Create the wg0.conf file.

[Interface]
PrivateKey = <private_key>
Address = 192.168.254.2/24
MTU = 1420

[Peer]
PublicKey = <public_key>
PresharedKey = <preshared_key>
Endpoint = <VPS_IP>:51820
AllowedIPs = 192.168.254.1/32
PersistentKeepalive = 25

Enable and start WireGuard.

# systemctl enable --now wg-quick@wg0.service

Verify that the tunnel has been created.

# ip address show wg0
3: wg0: <POINTOPOINT,NOARP,UP,LOWER_UP> mtu 1420 qdisc noqueue state UNKNOWN group default qlen 1000
    link/none 
    inet 192.168.254.1/32 scope global wg0
       valid_lft forever preferred_lft forever

Once we have verified that the tunnel has been created, we can now check to see if the handshake was successful by doing the following. Typing wg brings up the WireGuard status. If it was successful, you'll see something similar to the following:

# wg
interface: wg0
  public key: <public_key>
  private key: (hidden)
  listening port: 50209

peer: <peer_public_key>
  preshared key: (hidden)
  endpoint: <VPS_IP>:51820
  allowed ips: 192.168.254.1/32
  latest handshake: 1 minute, 13 seconds ago
  transfer: 359.71 MiB received, 2.50 GiB sent
  persistent keepalive: every 25 seconds

Try pinging the VPS via its WireGuard IP address.

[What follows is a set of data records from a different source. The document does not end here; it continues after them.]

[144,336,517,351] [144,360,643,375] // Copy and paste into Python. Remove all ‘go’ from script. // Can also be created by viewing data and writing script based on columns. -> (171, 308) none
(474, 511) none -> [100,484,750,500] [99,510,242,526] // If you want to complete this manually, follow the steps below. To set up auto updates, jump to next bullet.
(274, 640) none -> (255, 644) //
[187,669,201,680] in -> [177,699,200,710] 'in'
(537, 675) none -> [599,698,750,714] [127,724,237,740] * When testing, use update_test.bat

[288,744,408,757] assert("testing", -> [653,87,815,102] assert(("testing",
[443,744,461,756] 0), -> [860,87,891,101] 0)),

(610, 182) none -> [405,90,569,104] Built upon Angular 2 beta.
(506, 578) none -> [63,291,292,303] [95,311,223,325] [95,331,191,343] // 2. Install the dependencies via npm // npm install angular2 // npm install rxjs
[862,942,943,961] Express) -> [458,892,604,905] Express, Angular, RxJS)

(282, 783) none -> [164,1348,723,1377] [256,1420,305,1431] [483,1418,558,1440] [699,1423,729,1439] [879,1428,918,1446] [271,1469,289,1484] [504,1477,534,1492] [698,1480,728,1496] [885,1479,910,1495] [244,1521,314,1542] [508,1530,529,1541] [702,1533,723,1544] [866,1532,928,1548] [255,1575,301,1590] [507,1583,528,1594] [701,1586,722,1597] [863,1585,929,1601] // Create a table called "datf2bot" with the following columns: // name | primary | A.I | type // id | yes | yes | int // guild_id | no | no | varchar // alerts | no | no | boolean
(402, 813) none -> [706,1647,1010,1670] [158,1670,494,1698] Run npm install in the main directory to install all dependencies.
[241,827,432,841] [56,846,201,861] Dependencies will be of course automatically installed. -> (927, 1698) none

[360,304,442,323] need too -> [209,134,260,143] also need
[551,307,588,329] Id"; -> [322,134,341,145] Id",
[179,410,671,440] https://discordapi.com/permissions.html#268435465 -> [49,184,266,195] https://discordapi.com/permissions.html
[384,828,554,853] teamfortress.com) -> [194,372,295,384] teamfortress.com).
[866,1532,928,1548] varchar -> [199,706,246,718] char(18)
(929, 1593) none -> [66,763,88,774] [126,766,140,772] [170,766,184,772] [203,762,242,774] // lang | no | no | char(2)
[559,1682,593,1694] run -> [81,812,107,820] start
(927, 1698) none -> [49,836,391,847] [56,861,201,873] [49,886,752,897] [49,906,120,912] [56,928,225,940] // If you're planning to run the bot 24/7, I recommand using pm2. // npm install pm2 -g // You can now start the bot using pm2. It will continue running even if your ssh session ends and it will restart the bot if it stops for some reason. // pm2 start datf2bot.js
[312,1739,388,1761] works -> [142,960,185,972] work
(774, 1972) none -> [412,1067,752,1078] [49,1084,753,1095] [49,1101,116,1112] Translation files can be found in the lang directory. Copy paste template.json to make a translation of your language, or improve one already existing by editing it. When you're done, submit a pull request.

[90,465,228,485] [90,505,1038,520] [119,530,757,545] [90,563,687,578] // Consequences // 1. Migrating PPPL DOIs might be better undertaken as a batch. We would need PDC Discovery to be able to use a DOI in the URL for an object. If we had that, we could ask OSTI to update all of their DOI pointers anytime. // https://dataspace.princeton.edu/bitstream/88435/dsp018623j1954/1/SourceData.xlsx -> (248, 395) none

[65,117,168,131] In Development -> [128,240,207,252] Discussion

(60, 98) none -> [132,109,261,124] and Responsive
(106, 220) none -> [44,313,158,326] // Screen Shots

You should see something similar to what is shown below:

# ping 192.168.254.1
PING 192.168.254.1 (192.168.254.1) 56(84) bytes of data.
64 bytes from 192.168.254.1: icmp_seq=1 ttl=64 time=17.2 ms
64 bytes from 192.168.254.1: icmp_seq=2 ttl=64 time=17.1 ms
64 bytes from 192.168.254.1: icmp_seq=3 ttl=64 time=18.0 ms
64 bytes from 192.168.254.1: icmp_seq=4 ttl=64 time=27.4 ms
64 bytes from 192.168.254.1: icmp_seq=5 ttl=64 time=20.3 ms
64 bytes from 192.168.254.1: icmp_seq=6 ttl=64 time=53.4 ms
64 bytes from 192.168.254.1: icmp_seq=7 ttl=64 time=19.0 ms
^C
--- 192.168.254.1 ping statistics ---
7 packets transmitted, 7 received, 0% packet loss, time 6009ms
rtt min/avg/max/mdev = 17.134/24.650/53.448/12.207 ms

Conclusion

It is important to note that this is purely a point-to-point tunnel between your home Linux host and your VPS. This is the foundation of setting up your services to make them accessible to the public. As I mentioned before, you will need a reverse proxy like NGINX installed and configured on the VPS and you will reference 192.168.254.2 as the destination for the proxy redirect.